Once the centrifuge releases you, you’re fine. You go from 10,000 gees down to whatever the rocket is at–around 1.5-5 gees, depending on the design.
Of course! You can tell I’m no physicist!
I wonder if it’s possible to make an accelerator that proactively tilts it’s angle away from the earth so the object being spun is at the zenith of the tilt at all times? So gravity cancels out the centrifugal force. (Does all this even make sense?)
Question,
if I got one of these on the Moon, would it be an effective weapon? Could one bombard specific places on Earth with Moon boulders? Say Maastricht in the Netherlands, How much impact would a payload have?
#SuspiciouslySpecific
How does a payload survive traveling through the Earth’s lower atmosphere at ~5 miles per second?
Gingerly
Does this produce a wee bit of sonic boom?
Yes, but not because of the acceleration. It’s at about mach 6.5 at release, so this definitely produces a sonic boom. Inside the centrifuge it’s a vacuum, or nearly so–they have a membrane that the projectile punches through to exit, and I think eventually they’ll have some fast-acting door. So things do get exciting at exit.
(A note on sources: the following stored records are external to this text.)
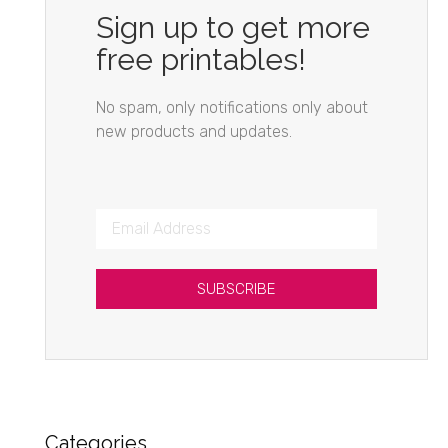
Sign up to get more
free printables!
No spam, only notifications only about
new products and updates.
SUBSCRIBE
Categories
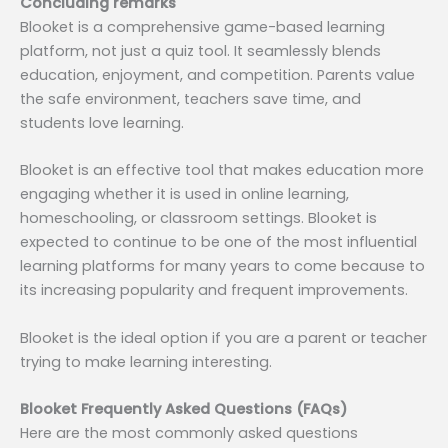
Concluding remarks
Blooket is a comprehensive game-based learning
platform, not just a quiz tool. It seamlessly blends
education, enjoyment, and competition. Parents value
the safe environment, teachers save time, and
students love learning.
Blooket is an effective tool that makes education more
engaging whether it is used in online learning,
homeschooling, or classroom settings. Blooket is
expected to continue to be one of the most influential
learning platforms for many years to come because to
its increasing popularity and frequent improvements.
Blooket is the ideal option if you are a parent or teacher
trying to make learning interesting.
Blooket Frequently Asked Questions (FAQs)
Here are the most commonly asked questions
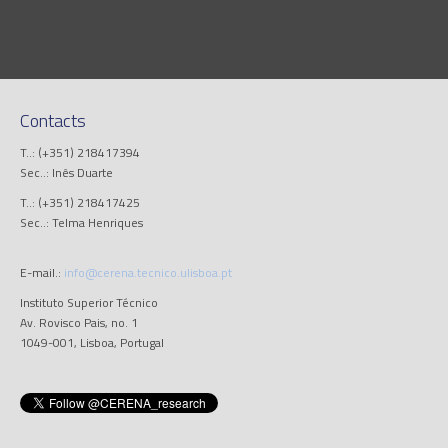
Contacts
T..: (+351) 218417394
Sec..: Inês Duarte
T..: (+351) 218417425
Sec..: Telma Henriques
E-mail.:
info@cerena.tecnico.ulisboa.pt
Instituto Superior Técnico
Av. Rovisco Pais, no. 1
1049-001, Lisboa, Portugal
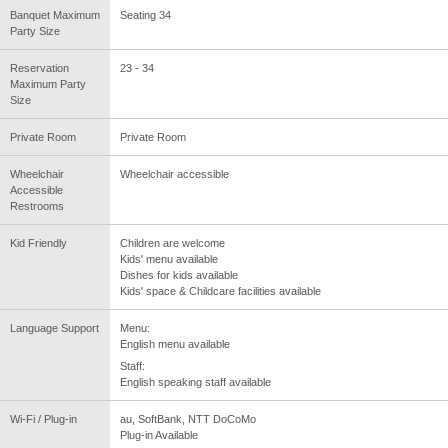
Banquet Maximum
Seating 34
Party Size
Reservation
23 - 34
Maximum Party
Size
Private Room
Private Room
Wheelchair
Wheelchair accessible
Accessible
Restrooms
Kid Friendly
Children are welcome
Kids' menu available
Dishes for kids available
Kids' space & Childcare facilities available
Language Support
Menu:
English menu available
Staff:
English speaking staff available
Wi-Fi / Plug-in
au, SoftBank, NTT DoCoMo
Plug-in Available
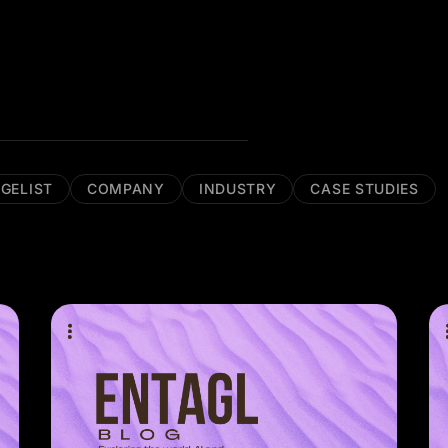
GELIST
COMPANY
INDUSTRY
CASE STUDIES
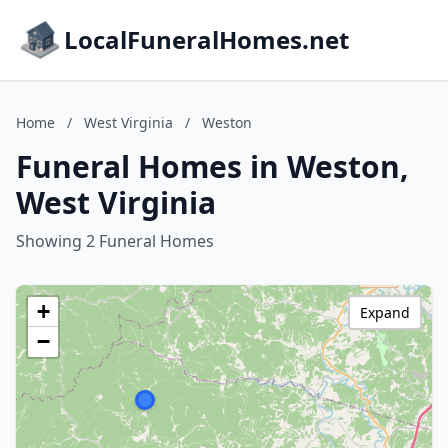
LocalFuneralHomes.net
Home
/
West Virginia
/
Weston
Funeral Homes in Weston,
West Virginia
Showing 2 Funeral Homes
+
Expand
−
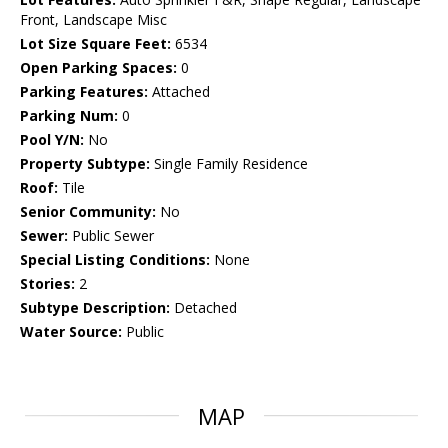
Front, Landscape Misc
Lot Size Square Feet:
6534
Open Parking Spaces:
0
Parking Features:
Attached
Parking Num:
0
Pool Y/N:
No
Property Subtype:
Single Family Residence
Roof:
Tile
Senior Community:
No
Sewer:
Public Sewer
Special Listing Conditions:
None
Stories:
2
Subtype Description:
Detached
Water Source:
Public
MAP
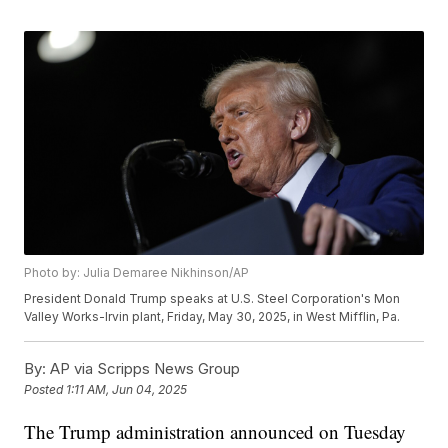
Photo by: Julia Demaree Nikhinson/AP
President Donald Trump speaks at U.S. Steel Corporation's Mon
Valley Works-Irvin plant, Friday, May 30, 2025, in West Mifflin, Pa.
By:
AP via Scripps News Group
Posted
1:11 AM, Jun 04, 2025
The Trump administration announced on Tuesday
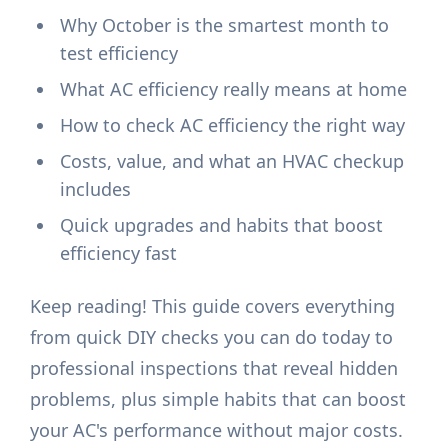
Why October is the smartest month to
test efficiency
What AC efficiency really means at home
How to check AC efficiency the right way
Costs, value, and what an HVAC checkup
includes
Quick upgrades and habits that boost
efficiency fast
Keep reading! This guide covers everything
from quick DIY checks you can do today to
professional inspections that reveal hidden
problems, plus simple habits that can boost
your AC's performance without major costs.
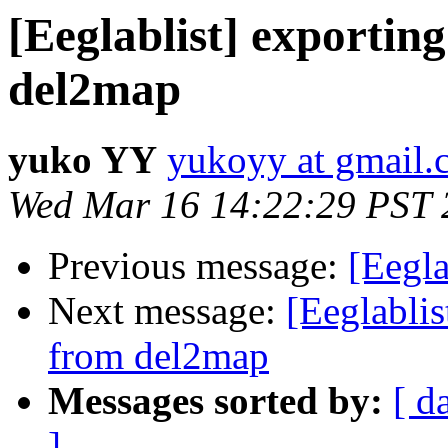
[Eeglablist] exportin
del2map
yuko YY
yukoyy at gmail
Wed Mar 16 14:22:29 PST 
Previous message:
[Eegla
Next message:
[Eeglablis
from del2map
Messages sorted by:
[ d
]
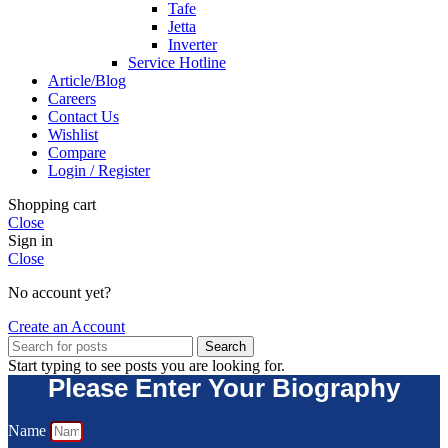
Tafe
Jetta
Inverter
Service Hotline
Article/Blog
Careers
Contact Us
Wishlist
Compare
Login / Register
Shopping cart
Close
Sign in
Close
No account yet?
Create an Account
Search
Start typing to see posts you are looking for.
Please Enter Your Biography
Name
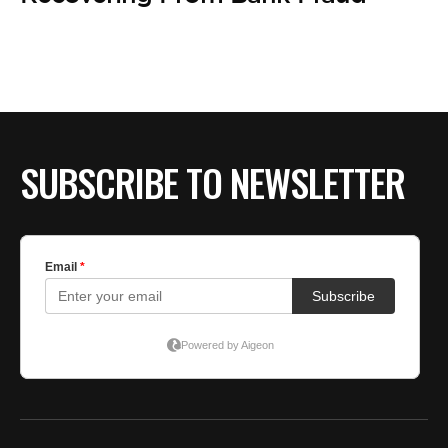
SUBSCRIBE TO NEWSLETTER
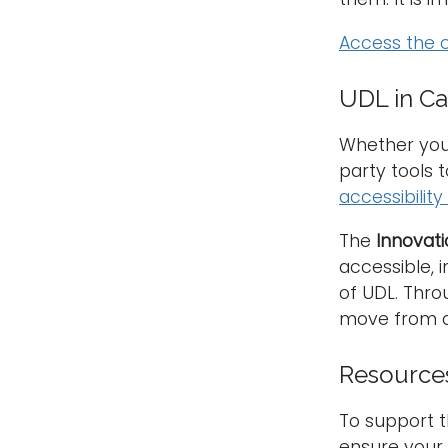
Access the 
UDL in C
Whether you 
party tools 
accessibilit
The
Innovati
accessible, 
of UDL. Thro
move from a
Resources 
To support th
ensure your 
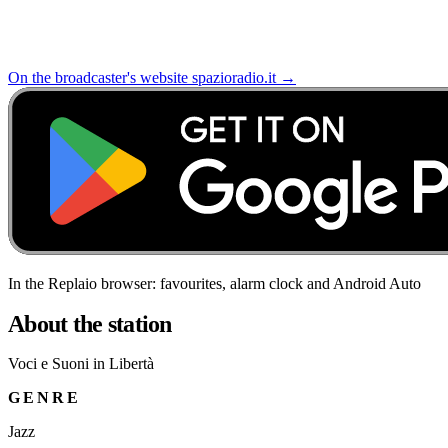
On the broadcaster's website
spazioradio.it
→
In the Replaio browser: favourites, alarm clock and Android Auto
About the station
Voci e Suoni in Libertà
GENRE
Jazz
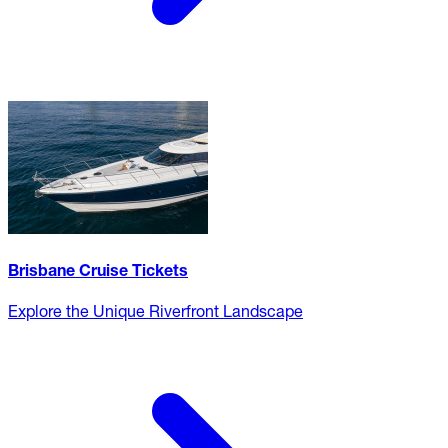
Brisbane Cruise Tickets
Explore the Unique Riverfront Landscape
I should note that sonic booms don’t happen because an object is transitioning from subsonic to supersonic, or vice versa. They’re actually continuous. We just perceive them as a boom because all the energy is compressed into a shockwave that passes us in a moment. But the shockwave itself is always there, being swept along the ground.
It’s not quite that fast–more like 1.4 miles/sec. But that’s still pretty fast. It’s encased in a carbon fiber container with a metal tip (looks like a copper alloy from the pics). It should get above the atmosphere pretty quickly, so using a thermally conductive metal should allow it to draw away the heat until air drag isn’t a problem. The X-15 went almost that fast, through to be fair not at sea level. ICBMs do the reverse and they manage to survive.
Wouldn’t be of much use. It’s true that the object experiences less force on the upper part of the swing than the lower. Same reason you feel weightless going over a hill on a roller coaster, and heavier going through a valley. But it averages out to the same amount, so it won’t help you any.
The other reason is that gravity is just tiny compared to the centripetal force. It’ll experience 9,999 gees at the upper part of the swing and 10,001 gees at the lower. Just not enough to consider.
This was a 2021 article I thought interesting.
This is fine:
Don’t worry–the orange stuff is just nitrogen tetroxide. Perfectly safe. Kids drink the stuff. Nothing to see here.
I hope nitrogen tetroxide at least doesn’t persist in the environment thanks to its high reactivity.